It is no longer news that a few powerful corporations have literally occupied the vast majority of human sustenance. The situation is perilous: nearly all of human food production, seeds, food processing and sales, is run by a handful of for-profit firms which, like any capitalist enterprise, function to maximize profit and gain ever-greater market share and control. The question has become: What do we do about this disastrous alignment of pure profit in something so basic and fundamental to human survival?
It is time -- now, not next year -- to de-occupy Walmart. And Archer Daniels Midland. And Tyson Foods. And Monsanto. And Cargill. And Kraft Foods. And the other large corporations that decide what ends up on our plates. Take all our money out, public and personal, from our shopping dollars to school district lunch contracts to the corporate subsidies that uphold these firms' grip on our food supply, and invest it in a new system that's economically diverse and ecologically sustainable.
These corporations' stranglehold over food has wreaked havoc on the environment, our health, farmers, workers, and our very future. It is time for an end to Big Food, and a societal shift to something radically different. We all deserve a future where what we eat feeds community and land, instead of eroding soils, polluting water and air, and tossing away small farmers and immigrant workers as if they were balance sheet losers.
"Occupying the food system" has emerged as a rallying cry as activists and movements across the country, from Willie Nelson to more than 60 Occupy groups are turning up the heat on "big food" in nationwide actions today. Across the US, online and offline, thousands will be protesting icons of corporate control over food such as Monsanto and Cargill, and literally occupying vacant lots and tilling long-ignored soils in a mass-scale rejuvenation of community-led food production. (Find out more about the day of action here.)
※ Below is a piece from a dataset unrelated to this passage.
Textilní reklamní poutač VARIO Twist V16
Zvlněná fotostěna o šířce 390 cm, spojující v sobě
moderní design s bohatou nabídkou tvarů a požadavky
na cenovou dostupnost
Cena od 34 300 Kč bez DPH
"We want to ignite a robust conversation about corporate control of our food supply," says Laurel Sutherlin, communications manager for Rainforest Action Network, a lead organizer in this growing coalition of food system occupiers. "Occupy has opened a national dialogue about inequality and the dangers of surrendering our basic life-support systems over to corporate control."
The idea that food ought to be spared from the all-consuming machinery of corporate control has gained wide currency, but what does it mean to "occupy" and revamp our food system? Apart from our desire for local heirloom produce and artisanal cheeses, or to save the family farm, what's wrong with a few corporations controlling our food supply?
"Occupying the food system is about taking it back from the corporations for the communities and for the people," says Erin Middleton of the California Food and Justice Coalition. "Access to good, healthy, affordable food is a basic human right that has been interfered with in the current capitalistic food system."
Beyond any aesthetic concerns about local versus multinational, or slow food versus fast food, the well-documented reality is that Big Food has attained phenomenal and destructive power over what we eat -- our diets, our health and the planet.
Consider a few quick facts:
- Four corporations, led by Walmart, control more than half of grocery sales. Walmart alone gets more than one quarter of every grocery dollar spent in the U.S.
- Three companies -- Monsanto, DuPont and Syngenta -- own 47 percent of the world's seeds. And they own 65 percent of the global proprietary maize market.
- Nearly every major commodity -- wheat, corn, soy -- is controlled by just four corporations.
- Just four corporations control more than 80 percent of all our meat supply.
- According to USDA statistics, America loses more than 17,000 farmers a year -- one every half an hour.
This corporate occupation of our food isn't just unfair and wrong; it's impractical and destructive. It's ruining farmers, the land and our future food supply.